In a recent webinar conducted by the research and advisory firm just 12% of 1,500 people believe that their business is highly prepared for the impact of COVID-19, while 56% believed themselves to be somewhat prepared, and 11% believed themselves to be very unprepared.
“Most organizations have done some pandemic planning but still have many unanswered questions about whether they have done everything they can to manage risks,” says Jim Mello, Senior Director, Advisory, Gartner.
Establish a preparedness framework
Establish a team that represents all critical business functions. These people will report directly to executive management and are responsible for prioritising the importance of business activities and organise them in tiers for response and recovery.
Monitor the situation
It is important to ensure that organisations monitor the rate in which the infection is spreading and its severity. Many rely on the World Health Organisation for information.
Be sure to revise revenue forecasts and communicate with investors, as well as suppliers in regards to any potential finance issues. It is important to ensure that the business has the working capital to ride it out.
Ways to ensure this include: working capital checks, seeking loans or government-sponsored financial relief.
Extend personal hygiene and cleaning protocols
It is important to comply with any changes to workplace regulations. In addition, it is important to establish protocols for staff returning from infected areas, as well as extending existing hygiene activities.
Ensure close monitoring of absenteeism rates for signs of problems. It is important to identify critical staff in order to make sure the company can continue to function in their absence and be prepared for up to 40% absentee rates.
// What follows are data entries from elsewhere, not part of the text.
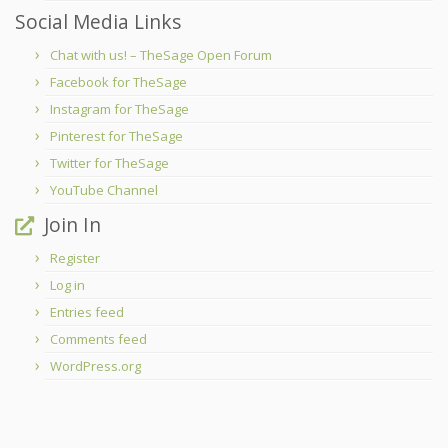
Social Media Links
Chat with us! – TheSage Open Forum
Facebook for TheSage
Instagram for TheSage
Pinterest for TheSage
Twitter for TheSage
YouTube Channel
Join In
Register
Log in
Entries feed
Comments feed
WordPress.org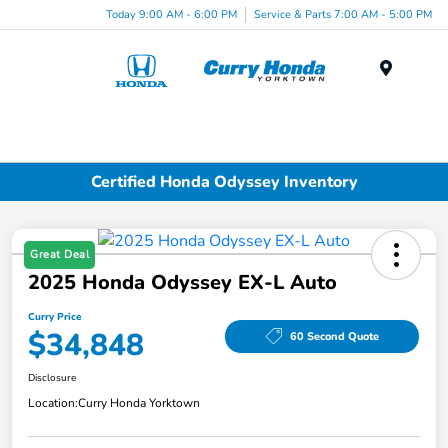
Today 9:00 AM - 6:00 PM
Service & Parts 7:00 AM - 5:00 PM
Menu
Certified Honda Odyssey Inventory
Great Deal
2025 Honda Odyssey EX-L Auto
Curry Price
$34,848
60 Second Quote
Disclosure
Location:
Curry Honda Yorktown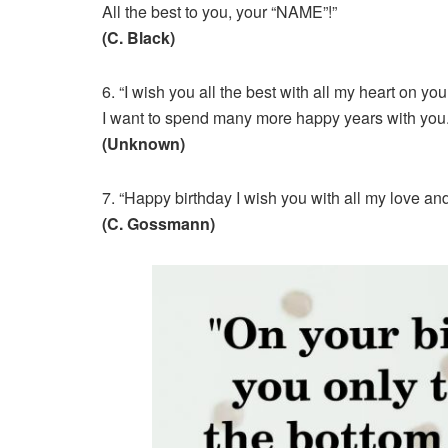
All the best to you, your “NAME”!”
(C. Black)
6. “I wish you all the best with all my heart on yo
I want to spend many more happy years with you.
(Unknown)
7. “Happy birthday I wish you with all my love an
(C. Gossmann)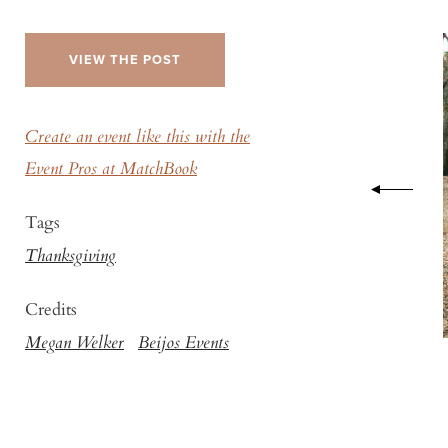
VIEW THE POST
Create an event like this with the
Event Pros at MatchBook
Tags
Thanksgiving
Credits
Megan Welker
Beijos Events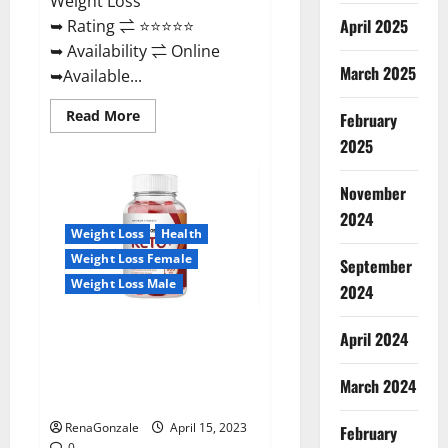
Weight Loss
April 2025
➥ Rating ⇌ ⭐⭐⭐⭐⭐
➥ Availability ⇌ Online
March 2025
➥Available...
Read
Read More
February
more
about
2025
Dietoxone
Keto
BHB
November
Gummies
United
2024
Kingdom
Weight Loss
Health
Weight
Loss
Weight Loss Female
September
Reviews?
Weight Loss Male
2024
Life Boost Keto ACV Gummies
April 2024
Reviews, Near Me, Cost, Price,
Side Effects, Amazon, Website,
March 2024
Ingredients & Where To Buy?
RenaGonzale
April 15, 2023
February
0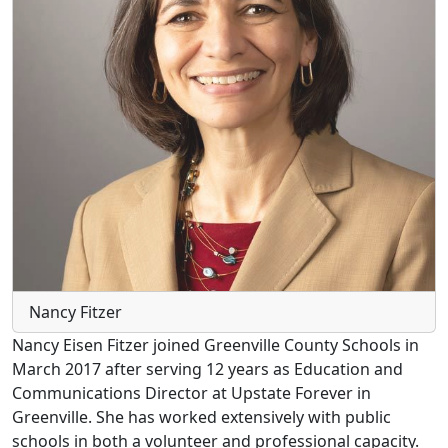
Nancy Fitzer
Nancy Eisen Fitzer joined Greenville County Schools in
March 2017 after serving 12 years as Education and
Communications Director at Upstate Forever in
Greenville. She has worked extensively with public
schools in both a volunteer and professional capacity.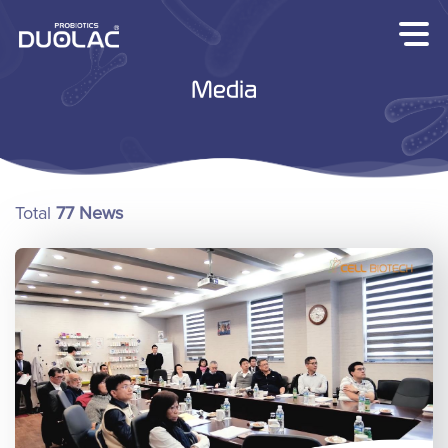
Skip
to
content
Media
Total
77 News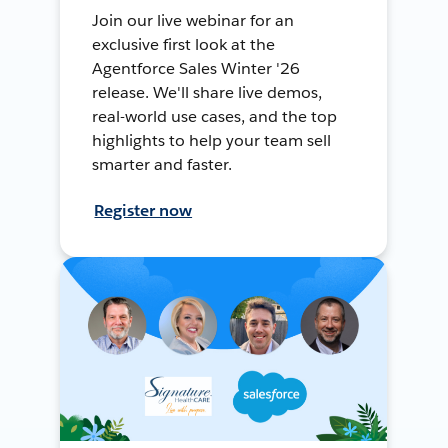
Join our live webinar for an
exclusive first look at the
Agentforce Sales Winter '26
release. We'll share live demos,
real-world use cases, and the top
highlights to help your team sell
smarter and faster.
Register now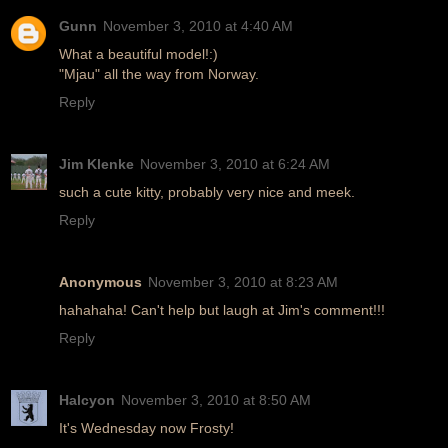
Gunn
November 3, 2010 at 4:40 AM
What a beautiful model!:)
"Mjau" all the way from Norway.
Reply
Jim Klenke
November 3, 2010 at 6:24 AM
such a cute kitty, probably very nice and meek.
Reply
Anonymous
November 3, 2010 at 8:23 AM
hahahaha! Can't help but laugh at Jim's comment!!!
Reply
Halcyon
November 3, 2010 at 8:50 AM
It's Wednesday now Frosty!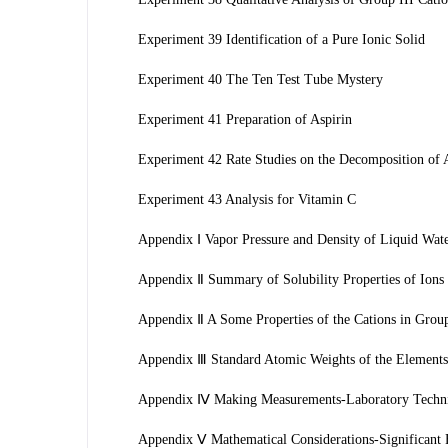
Experiment 39 Identification of a Pure Ionic Solid
Experiment 40 The Ten Test Tube Mystery
Experiment 41 Preparation of Aspirin
Experiment 42 Rate Studies on the Decomposition of 
Experiment 43 Analysis for Vitamin C
Appendix Ⅰ Vapor Pressure and Density of Liquid Wat
Appendix Ⅱ Summary of Solubility Properties of Ions 
Appendix Ⅱ A Some Properties of the Cations in Groups
Appendix Ⅲ Standard Atomic Weights of the Elements 
Appendix Ⅳ Making Measurements-Laboratory Techn
Appendix Ⅴ Mathematical Considerations-Significant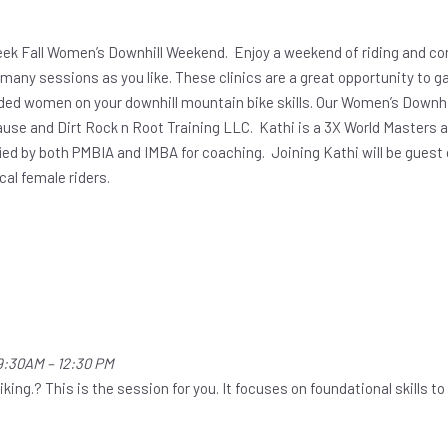
eek Fall Women’s Downhill Weekend. Enjoy a weekend of riding and con
as many sessions as you like. These clinics are a great opportunity to 
ded women on your downhill mountain bike skills. Our Women’s Downhil
ause and Dirt Rock n Root Training LLC. Kathi is a 3X World Masters 
fied by both PMBIA and IMBA for coaching. Joining Kathi will be gues
ocal female riders.
9:30AM – 12:30 PM
ng.? This is the session for you. It focuses on foundational skills to h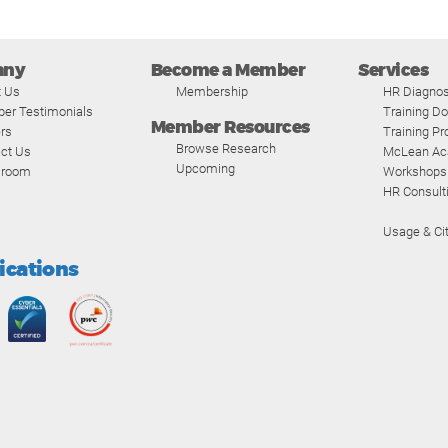
any
Become a Member
Services
t Us
Membership
HR Diagnos
er Testimonials
Training D
Member Resources
rs
Training P
Browse Research
ct Us
McLean A
Upcoming
room
Workshops
HR Consult
Usage & Cit
fications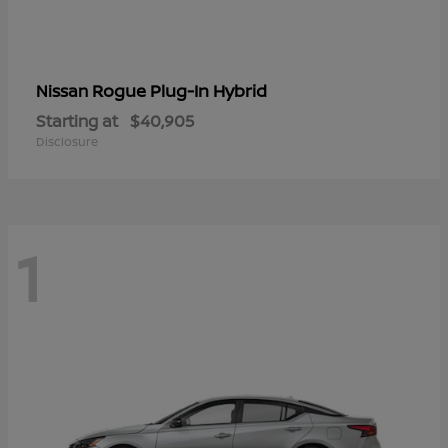
Rogue Plug-In Hybrid
Nissan
Starting at
$40,905
Disclosure
1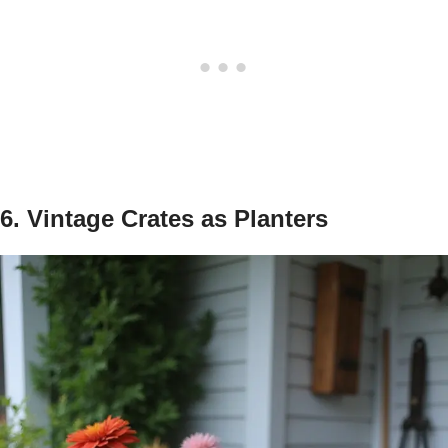
6. Vintage Crates as Planters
In addition to reviewing HR policies and procedures, it is important to maintain a level of sensitivity when it comes to engaging with employees and workplace preferences.
Establish a communication programme
People can feel out of the loop quickly. Establish a spokesperson appropriate for the situation who can maintain lines of communication. In addition, organisations should establish pre-approved messages and scripts for various stakeholders.
Review the impact on the operation
Although this may seem overwhelming, the team established to represent all critical business functions should identify key areas to consider. It is important to maintain a connection with the reality on the ground in countries affected.
Key questions to consider: is transport functioning? Have holidays been extended? Where can operation continue and where do they need to stop?
IT business functions tend to be relatively well-prepared for business continuity. However, it is important to assess the supply chain for critical equipment and keep extra inventory if required.
In addition, organisations should keep in mind remote data centre management and cloud options for critical systems as well as enabling remote working programs and rescheduling any non-essential IT work prioritising key applications.
Review pandemic plans to identify any gaps in response
Conduct a preparedness exercise by validating roles and responsibilities as well as recovery requirements and procedures, in order to identify any gaps in the recover capabilities and resource needs.
Following the establishment of a pandemic plan, identify three lessons learned, key observations or improvements for the exercise. After establishing these organisations should priorities the short and long term follow up actions.